Does this work for a two-person or three-person boutique firm?

Yes. Each consultant gets their own ~/.clone/memory/ directory and their own handlers. Shared loops (monthly bookkeeping, quarterly pipeline) point at one shared file in the firm's Drive. The boutique tier at $129/seat/month is built around this shape: per-consultant handler files plus shared loops at the firm level.
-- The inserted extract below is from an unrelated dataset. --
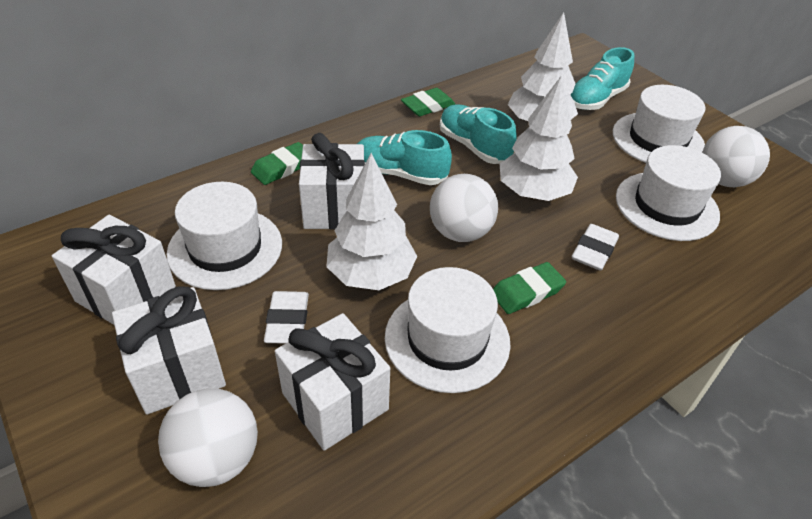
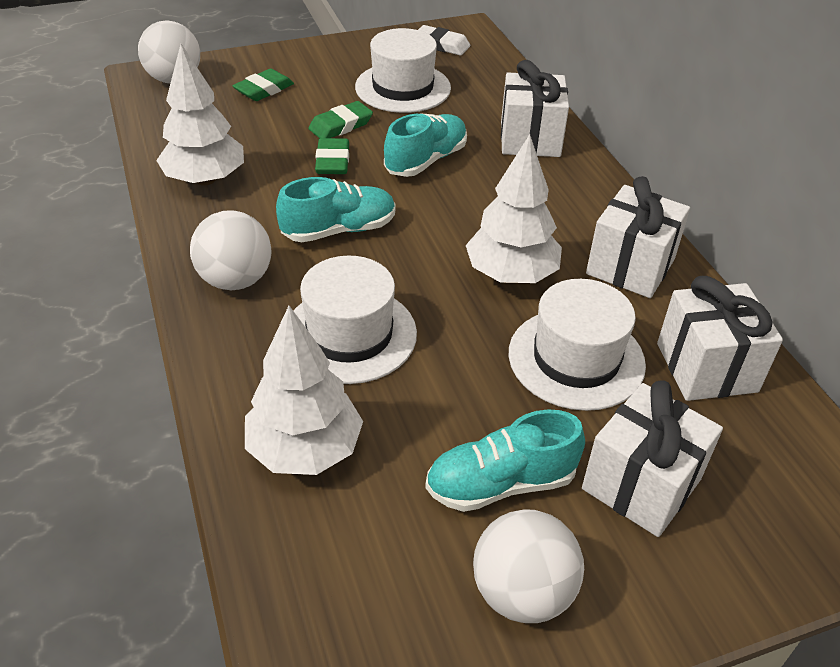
white eraser: 2 -> 1
white hat: 4 -> 3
The hold queue is per-consultant, so partners do not approve each other's drafts.

What if a loop has no clear trigger event yet, like a one-off project closeout?

You can declare a synthetic trigger. Add closeout.md with `trigger: deal_stage = closed-won` (a HubSpot or Pipedrive event). Or `trigger: drive_folder_archived` if you mark closeouts by moving the client folder. Or `trigger: manual_invoke` and call it from the menu bar. The point is each loop has its own event, even if you have to declare the event yourself. The cost of declaring a synthetic trigger is one line.